Stellungnahme zum Medienstaatsvertrag

Stellungnahme zum Diskussionsentwurf „Medienstaatsvertrag“ der Rundfunkkommission der Länder vom Juli/August 2019

Bedient werden viele Interessen – aber nicht die Vielfaltssicherung zum Schutz der Meinungsfreiheit!

Vorbemerkung

Wie beim ersten Mal fehlt das Medienkonzentrationsrecht. Dafür wird die Materie noch komplexer, noch detaillierter und noch unübersichtlicher gestaltet. Der RStV ist auf dem Weg das Schicksal des Telekommunikationsrechts zu erleiden, vor dessen Komplexität mittlerweile Gerichte kapitulieren.
Bedient werden Interessen der Länder, der Politik im allgemeinen und besonderen, jeder bekommt etwas, mit dem man zufrieden sein kann und was scheinbar vermarktbar ist.
Der Schutz der Rezipienten, der Schutz der öffentlichen und persönlichen Meinungsbildung treten dahinter zurück. Medienpolitik der Länder bleibt ein Handel mit Vorteilen und Interessen, weil man die Regeln zur Vielfaltssicherung, zur Meinungsmacht und zur kommunikativen Chancengleichheit nicht auf alle gleich anwendet.
Aber die Definition von Ausnahmen in einer konvergenten Medienwirklichkeit geht an der technischen und inhaltlichen Konvergenzentwicklung der Medien völlig vorbei.

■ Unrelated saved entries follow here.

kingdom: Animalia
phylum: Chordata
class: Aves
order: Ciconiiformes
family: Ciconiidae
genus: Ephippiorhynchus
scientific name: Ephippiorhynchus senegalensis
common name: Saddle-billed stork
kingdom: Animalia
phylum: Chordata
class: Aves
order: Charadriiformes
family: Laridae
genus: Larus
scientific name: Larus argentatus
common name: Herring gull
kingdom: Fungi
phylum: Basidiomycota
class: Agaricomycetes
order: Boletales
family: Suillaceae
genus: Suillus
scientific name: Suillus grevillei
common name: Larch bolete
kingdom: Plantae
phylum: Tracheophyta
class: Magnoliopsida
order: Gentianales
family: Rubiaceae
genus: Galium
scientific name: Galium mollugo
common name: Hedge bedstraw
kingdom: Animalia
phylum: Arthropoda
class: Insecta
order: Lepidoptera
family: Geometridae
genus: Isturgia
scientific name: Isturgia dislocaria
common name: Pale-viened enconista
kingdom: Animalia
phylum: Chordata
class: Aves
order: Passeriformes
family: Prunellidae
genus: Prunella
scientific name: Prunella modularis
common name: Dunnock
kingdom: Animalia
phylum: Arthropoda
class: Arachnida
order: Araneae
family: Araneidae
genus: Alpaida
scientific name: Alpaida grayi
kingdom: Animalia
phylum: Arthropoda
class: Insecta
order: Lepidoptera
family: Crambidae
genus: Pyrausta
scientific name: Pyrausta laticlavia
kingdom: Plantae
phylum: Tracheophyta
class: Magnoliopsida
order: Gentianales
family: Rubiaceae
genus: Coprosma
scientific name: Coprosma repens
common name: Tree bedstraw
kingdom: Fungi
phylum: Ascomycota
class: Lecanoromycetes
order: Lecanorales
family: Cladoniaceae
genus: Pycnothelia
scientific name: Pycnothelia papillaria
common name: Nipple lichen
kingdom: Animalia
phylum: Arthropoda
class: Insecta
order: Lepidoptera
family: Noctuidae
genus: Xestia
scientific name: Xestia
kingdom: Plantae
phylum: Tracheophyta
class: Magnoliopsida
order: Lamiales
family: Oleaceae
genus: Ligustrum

Gewinner werden die scheinbar Unentbehrlichen sein, wenn die Politik nach einem großen „time-lag“ endlich überlegt zu reagieren. Empfohlen sei an dieser Stelle das Buch von Shoshana Zuboff – Das Zeitalter des Überwachungskapitalismus, wenn sie gerade diese Mechanismen für Google und Facebook beschreibt.

Ein echter Medienstaatsvertrag hätte einen konvergenz- und entwicklungsoffenen Rundfunkbegriff definiert, der die mediale Vielfaltssicherung als öffentliche Aufgabe aller Medien durch ein „Level-Playing-Field“ zur Absicherung und Gewährleistung individueller und gesellschaftliche Meinungsbildung in den Mittelpunkt stellt.
Die banale Korrektur des Rundfunkbegriffs im technischen Bereich hat nur eine kosmetische Funktion, weil die konvergenzuntaugliche Unterscheidung von Rundfunk und Telemedien im Entwurf fortgeschrieben wird.
Das Bemühen von Mathias Döpfner, das Duale System – die Ausgleichsfunktion des öffentlich-rechtlichen Rundfunks für private Angebote – auch auf Angebote der Presse auszudehnen, ergibt vor dem Hintergrund der neuen Kategorie – „rundfunkähnliche Telemedien“ – einen Sinn.
Dieser Medienstaatsvertragsentwurf spielt wenigen Großen in die Hände und sollte in Bezug auf die künstliche Unterscheidung von Rundfunk, Telemedien, sowie der neuen Kategorie rundfunkähnlicher Telemedien vor dem Hintergrund der Übernahme von Springer durch KKR überdacht werden.

Im Einzelnen:

§ 2 Begriffsbestimmungen

Der konvergenzuntaugliche einfachgesetzliche Rundfunkbegriff mit der Negativabgrenzung Telemedien wird beibehalten. Damit bilden sich weder die mediale Wirklichkeit, noch die medialen Nutzungsgewohnheiten der Rezipienten ab. Dies hat, mit Blick auf die Folgeparagraphen, allein eine Marktordnungsfunktion zu Lasten der publizistischen Vielfaltssicherung, und garantiert die Übertragbarkeit des Dualen Systems auf „rundfunkähnliche Telemedien“ unabhängig vom konkreten Anbieter, z.B. der Presse.
Der Zunahme von Medienkonzentration ist allein über die unterschiedlichen Anforderungen an Rundfunk und Telemedien der Weg bereitet.
Lösung: Es gibt nur zulassungsfreie Mediendienste, deren unterschiedliche Privilegierung mit einer Ausgestaltung ihrer öffentlichen Aufgabe bis hin zum öffentlichen Auftrag verbunden wird.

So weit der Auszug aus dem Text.